CSX (CSX -3.02%) notched another three months of truly impressive efficiency gains in the second quarter of 2019, but this performance was overshadowed by the company's reversal of its full-year revenue outlook. Results released Tuesday after the markets closed reveal a continuation of declining volume that is only partially mitigated by higher average revenue per car. Below, we'll review important details from the quarter and dive into management's revenue outlook revision. Note that all comparative numbers in this article are presented against the prior-year quarter.

CSX results: The raw numbers

Metric Q2 2019 Q2 2018 Change (YOY)
Revenue $3.06 billion $3.10 billion (1.3%)
Net income $870 million $877 million (0.8%)
Diluted earnings per share $1.08 $1.01 6.9%

Data source: CSX. YOY = year over year. 

Close-up of a cargo train coupling.

Image source: Getty Images.

What happened with CSX this quarter?

  • Volume patterns were similar to CSX's first quarter. Merchandise volumes, which include chemicals, automotive, agricultural, forest products, minerals, metals, equipment, and fertilizers, rose by 1%, while coal volumes improved by 2%. Due mostly to CSX's ongoing efforts to improve intermodal shipping profitability by reducing unprofitable lanes, intermodal volumes declined 10%. Total aggregate volume dipped by 4% to 1.6 million units.
  • Revenue per unit increased by 3% to $1,936, but this was not enough to offset volume weakness, leading to the slight top-line decrease as shown in the table above.
  • Operating margin improved 130 basis points to 42.6%, as the company lowered expenses against the prior year period in labor, materials, fuel, and "equipment and other rents" categories.
  • CSX set another company record in its operating ratio (total expenses divided by total revenue, a benchmark for efficiency in the rail industry), recording its lowest second-quarter reading ever at 57.4% against 58.6% in the comparable prior-year quarter.
  • The company repurchased $860 million worth of its own shares on the open market during the quarter, for a year-to-date repurchase total of nearly $1.7 billion. A smaller tally of shares outstanding versus the prior-year period enabled CSX to improve per-share earnings this quarter, even as net earnings dropped.

Management taps the brakes on growth

Investors already had access to volume trends before CSX's earnings report (as they do every quarter) through the company's weekly carloads report, so the second quarter's volume decline wasn't a surprise. Nor was CSX's total top-line result, as it was apparent that pricing power wouldn't completely absorb the effect of declining carloads this quarter. In my earnings preview last week, I noted that share price reaction to the earnings report would hinge on management's outlook for volume and revenue in the second two quarters of 2019.

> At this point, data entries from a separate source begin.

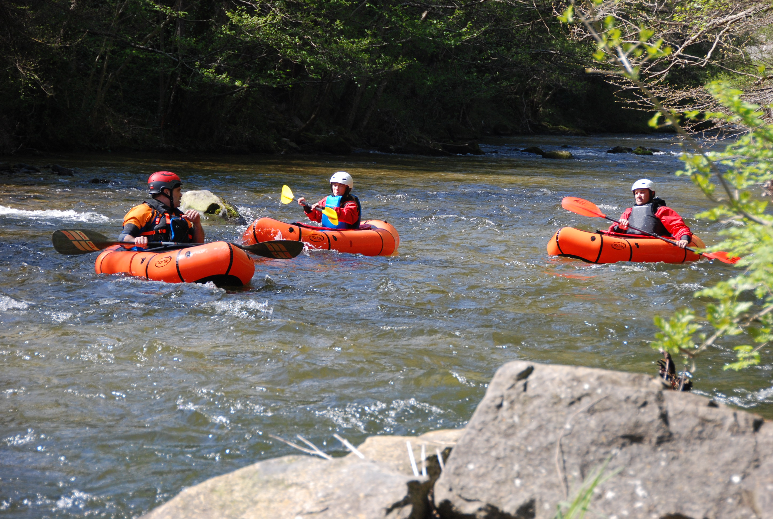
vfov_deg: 9.7
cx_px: 386
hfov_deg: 14.4
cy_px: 260
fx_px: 3066
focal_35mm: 142
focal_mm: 95
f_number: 5.3
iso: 320
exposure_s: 1/500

During the company's earnings conference call on Tuesday, management essentially flipped the company's full-year revenue outlook, from a previous target of 1%-2% revenue growth to an expected decline of 1%-2%.

CEO Jim Foote painted a picture of economic uncertainty during the call, noting that the present environment was one of the most puzzling he's seen in his career, as volumes have slowly decreased since the beginning of the year despite what appears to be a benign economic environment.

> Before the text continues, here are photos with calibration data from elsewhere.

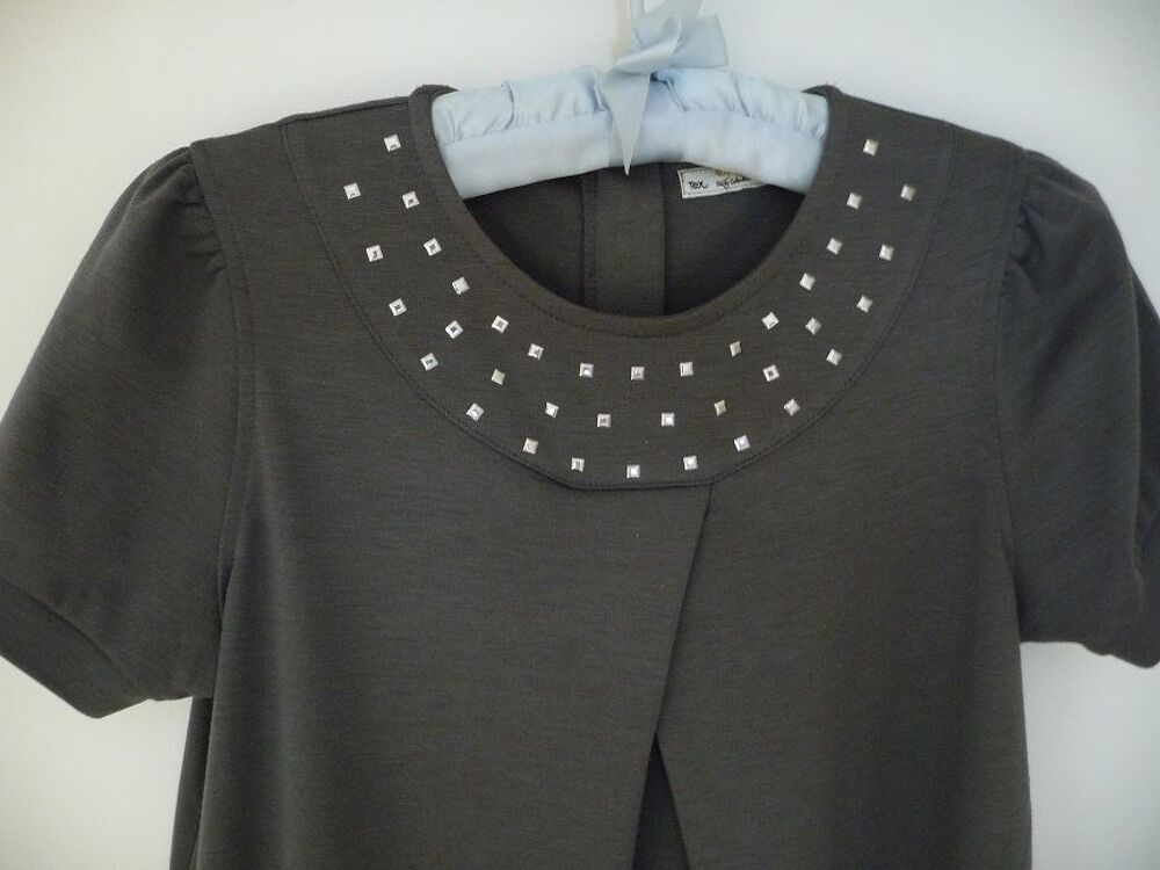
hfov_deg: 63.4
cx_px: 580
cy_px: 435
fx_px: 938
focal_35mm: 28
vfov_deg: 49.7
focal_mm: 4.7
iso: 400
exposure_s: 1/8
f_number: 3.3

Foote also listed several discrete factors that will weigh on volumes in the second half of the year, including the continuing strength of natural gas (which pressures both domestic and exported coal), a recent lack of typically seasonal strength in intermodal traffic, weakness in industrial business, and the effect on crude oil shipments of a refinery explosion in Philadelphia last month.

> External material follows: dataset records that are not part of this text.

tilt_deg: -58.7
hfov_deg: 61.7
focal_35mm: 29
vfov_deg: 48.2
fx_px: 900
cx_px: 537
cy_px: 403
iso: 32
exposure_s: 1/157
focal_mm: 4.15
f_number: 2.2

In discussing the prevailing sense of uncertainty and tapering demand, Foote observed that ongoing trade disputes and tariffs aren't helping CSX's customers' confidence. Yet the CEO also characterized the outlook tweak as an adjustment to current conditions, and allowed that CSX could still close out the year with growth should volumes prove resilient in the final two quarters. As he argues below, the organization is seeking to be pragmatic in revising its outlook:

We are not necessarily being pessimistic about the second half of the year. But in as much as we need to adjust guidance, we're just setting out the obvious. This outlook is based on the current business levels and there is upside to this forecast if conditions improve in the second half. We are seeing a range of conflicting data points and economic indicators and regularly speak with customers, who despite the recent downtime slowdown remain cautiously optimistic about the second half...We feel it is most prudent to actively manage expenses today to today's volumes, rather than take a wait and see approach. 

Looking forward

It's not clear that shareholders were sold on CSX's pragmatism, as they appeared to read the outlook revision as a clear and rather definite signal of faltering revenue. Indeed, many investors took the opportunity to book profits on CSX shares, which had gained 28% year to date through Tuesday. Shares of the rail behemoth were down as much as 12% during the Wednesday trading session. Longer-term investors are likely to read the company's weekly carloads report a little more closely over the next few months.